Data for the task:
----------------------------------------

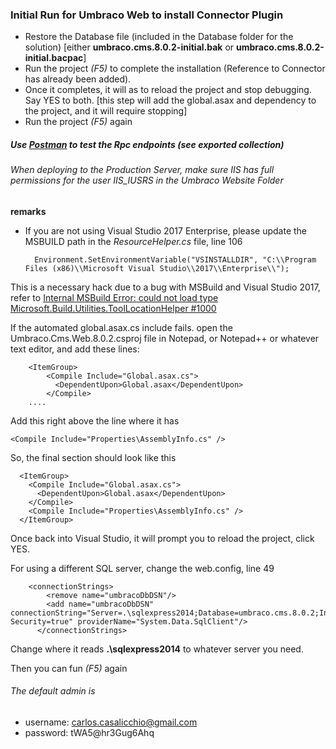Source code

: ﻿### Initial Run for Umbraco Web to install Connector Plugin

- Restore the Database file (included in the Database folder for the solution) [either **umbraco.cms.8.0.2-initial.bak** or **umbraco.cms.8.0.2-initial.bacpac**]
- Run the project *(F5)* to complete the installation (Reference to Connector has already been added).
- Once it completes, it will as to reload the project and stop debugging. Say YES to both. [this step will add the global.asax and dependency to the project, and it will require stopping]
- Run the project *(F5)* again

##### Use [Postman](https://www.getpostman.com/downloads/) to test the Rpc endpoints (see exported collection)

###### When deploying to the Production Server, make sure IIS has full permissions for the user IIS_IUSRS in the Umbraco Website Folder

**remarks**
- If you are not using Visual Studio 2017 Enterprise, please update the MSBUILD path in the *ResourceHelper.cs* file, line 106
    
        Environment.SetEnvironmentVariable("VSINSTALLDIR", "C:\\Program Files (x86)\\Microsoft Visual Studio\\2017\\Enterprise\\");

This is a necessary hack due to a bug with MSBuild and Visual Studio 2017, refer to [Internal MSBuild Error: could not load type Microsoft.Build.Utilities.ToolLocationHelper #1000](https://github.com/Microsoft/msbuild/issues/1000)

If the automated global.asax.cs include fails. open the Umbraco.Cms.Web.8.0.2.csproj file in Notepad, or Notepad++ or whatever text editor, and add these lines:

        <ItemGroup>
            <Compile Include="Global.asax.cs">
              <DependentUpon>Global.asax</DependentUpon>
            </Compile>
        ....

Add this right above the line where it has

    <Compile Include="Properties\AssemblyInfo.cs" />


So, the final section should look like this

      <ItemGroup>
        <Compile Include="Global.asax.cs">
          <DependentUpon>Global.asax</DependentUpon>
        </Compile>
        <Compile Include="Properties\AssemblyInfo.cs" />
      </ItemGroup>

Once back into Visual Studio, it will prompt you to reload the project, click YES.

For using a different SQL server, change the web.config, line 49

        <connectionStrings>
            <remove name="umbracoDbDSN"/>
            <add name="umbracoDbDSN" connectionString="Server=.\sqlexpress2014;Database=umbraco.cms.8.0.2;Integrated Security=true" providerName="System.Data.SqlClient"/>
          </connectionStrings>

Change where it reads **.\sqlexpress2014** to whatever server you need.

Then you can fun *(F5)* again

###### The default admin is 
 - username: carlos.casalicchio@gmail.com
 - password: tWA5@hr3Gug6Ahq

----------------------------------------

Instructions for the task: Put the lines of the source text in the item above into a numbered list, leaving out blank lines and the picture.

Answer for the task:
1. Source code
2. : ﻿### Initial Run for Umbraco Web to install Connector Plugin
3. - Restore the Database file (included in the Database folder for the solution) [either **umbraco.cms.8.0.2-initial.bak** or **umbraco.cms.8.0.2-initial.bacpac**]
4. - Run the project *(F5)* to complete the installation (Reference to Connector has already been added).
5. - Once it completes, it will as to reload the project and stop debugging. Say YES to both. [this step will add the global.asax and dependency to the project, and it will require stopping]
6. - Run the project *(F5)* again
7. ##### Use [Postman](https://www.getpostman.com/downloads/) to test the Rpc endpoints (see exported collection)
8. ###### When deploying to the Production Server, make sure IIS has full permissions for the user IIS_IUSRS in the Umbraco Website Folder
9. **remarks**
10. - If you are not using Visual Studio 2017 Enterprise, please update the MSBUILD path in the *ResourceHelper.cs* file, line 106
11.         Environment.SetEnvironmentVariable("VSINSTALLDIR", "C:\\Program Files (x86)\\Microsoft Visual Studio\\2017\\Enterprise\\");
12. This is a necessary hack due to a bug with MSBuild and Visual Studio 2017, refer to [Internal MSBuild Error: could not load type Microsoft.Build.Utilities.ToolLocationHelper #1000](https://github.com/Microsoft/msbuild/issues/1000)
13. If the automated global.asax.cs include fails. open the Umbraco.Cms.Web.8.0.2.csproj file in Notepad, or Notepad++ or whatever text editor, and add these lines:
14.         <ItemGroup>
15.             <Compile Include="Global.asax.cs">
16.               <DependentUpon>Global.asax</DependentUpon>
17.             </Compile>
18.         ....
19. Add this right above the line where it has
20.     <Compile Include="Properties\AssemblyInfo.cs" />
21. So, the final section should look like this
22.       <ItemGroup>
23.         <Compile Include="Global.asax.cs">
24.           <DependentUpon>Global.asax</DependentUpon>
25.         </Compile>
26.         <Compile Include="Properties\AssemblyInfo.cs" />
27.       </ItemGroup>
28. Once back into Visual Studio, it will prompt you to reload the project, click YES.
29. For using a different SQL server, change the web.config, line 49
30.         <connectionStrings>
31.             <remove name="umbracoDbDSN"/>
32.             <add name="umbracoDbDSN" connectionString="Server=.\sqlexpress2014;Database=umbraco.cms.8.0.2;Integrated Security=true" providerName="System.Data.SqlClient"/>
33.           </connectionStrings>
34. Change where it reads **.\sqlexpress2014** to whatever server you need.
35. Then you can fun *(F5)* again
36. ###### The default admin is 
37.  - username: carlos.casalicchio@gmail.com
38.  - password: tWA5@hr3Gug6Ahq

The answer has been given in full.